* DATASET SECTION
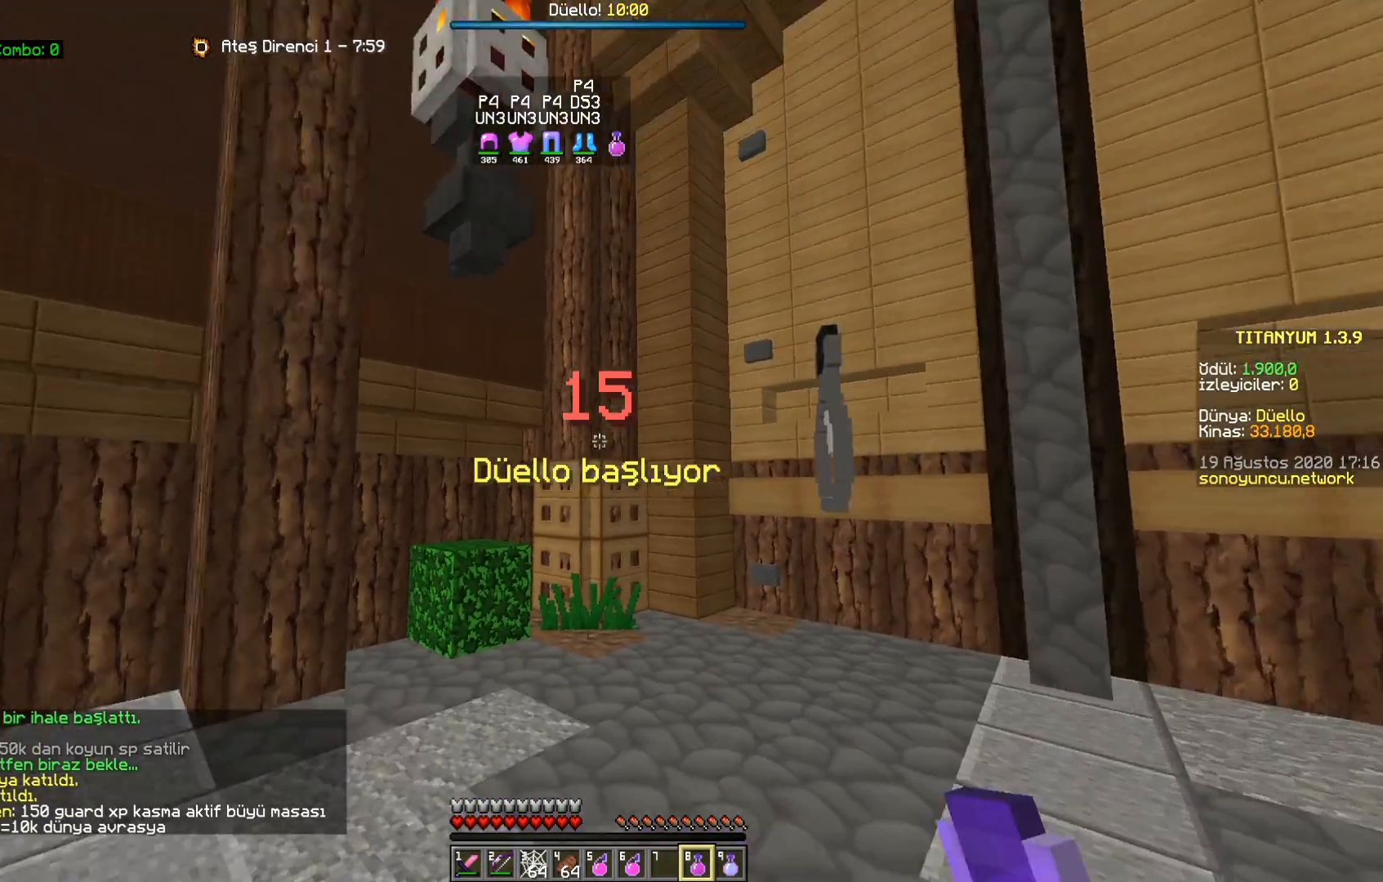
{"keys": [], "mouse": ["right"], "events": []}
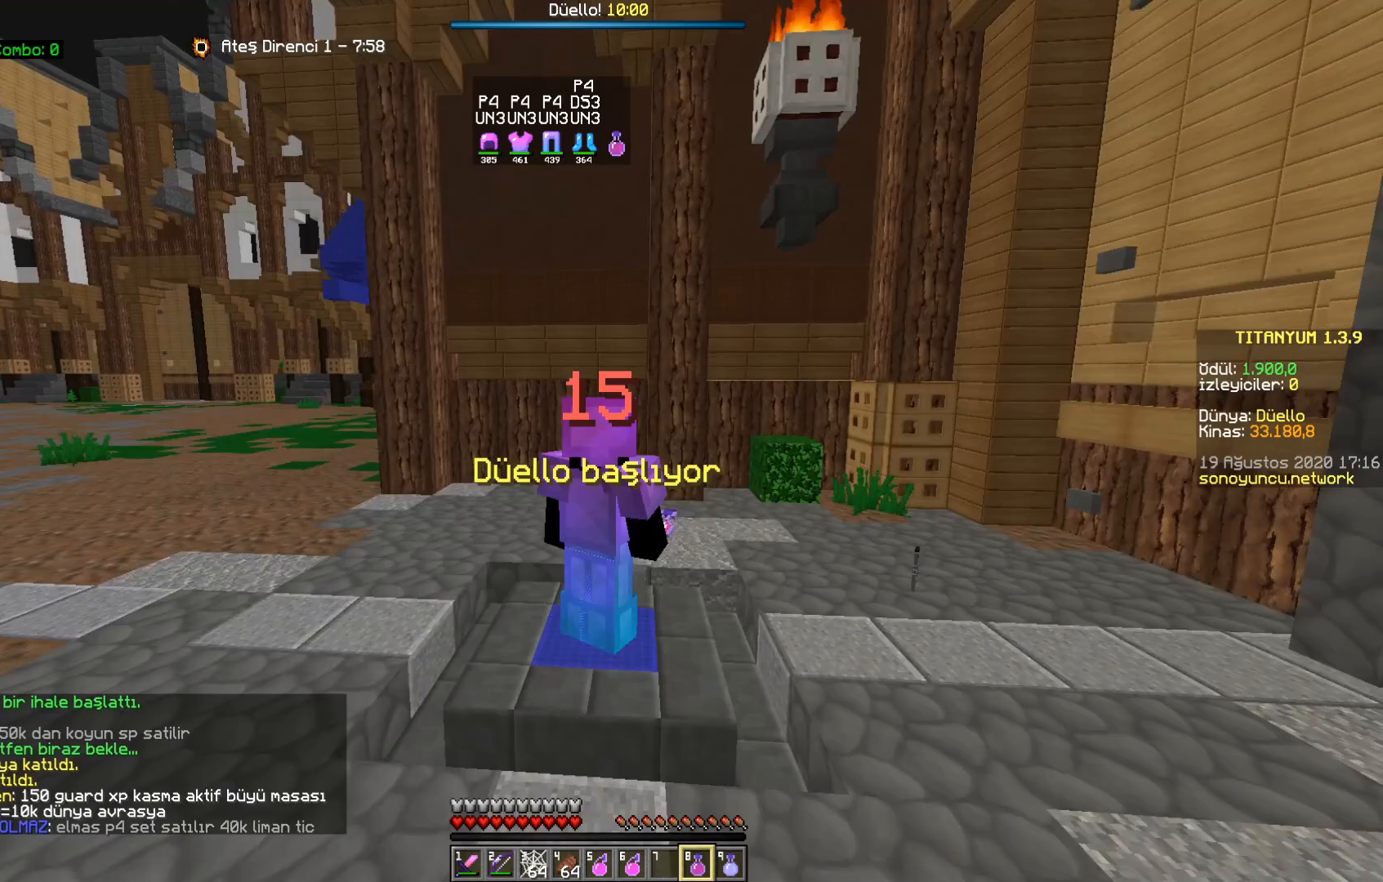
{"keys": [], "mouse": ["right"], "events": []}
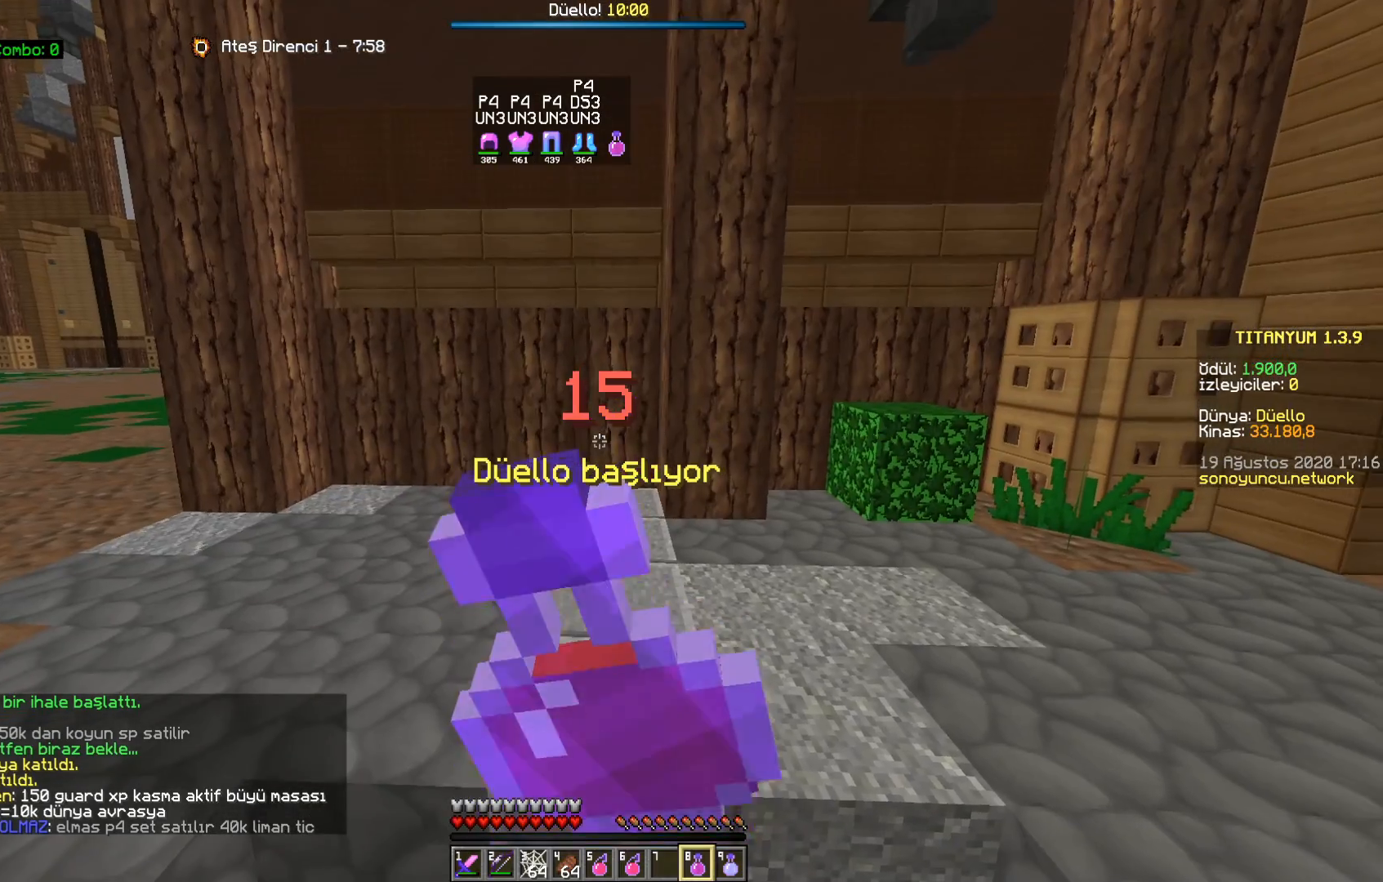
{"keys": [], "mouse": ["right"], "events": []}
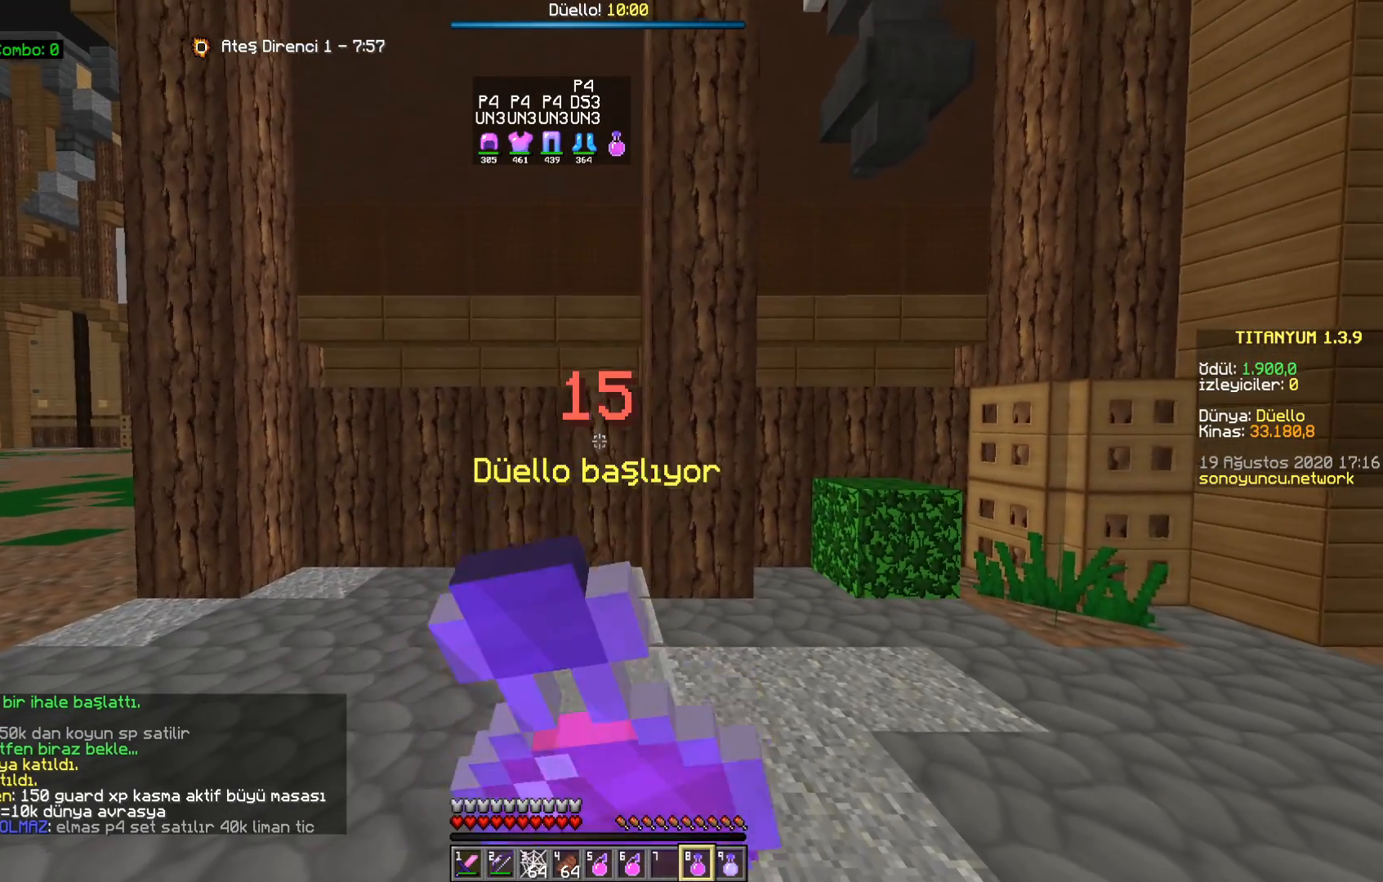
{"keys": [], "mouse": ["right"], "events": []}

* YOUR INSTRUCTIONS
The copy must match the listing above exactly but contain no pictures.

* EXERCISE OUTPUT
{"keys": [], "mouse": ["right"], "events": []}
{"keys": [], "mouse": ["right"], "events": []}
{"keys": [], "mouse": ["right"], "events": []}
{"keys": [], "mouse": ["right"], "events": []}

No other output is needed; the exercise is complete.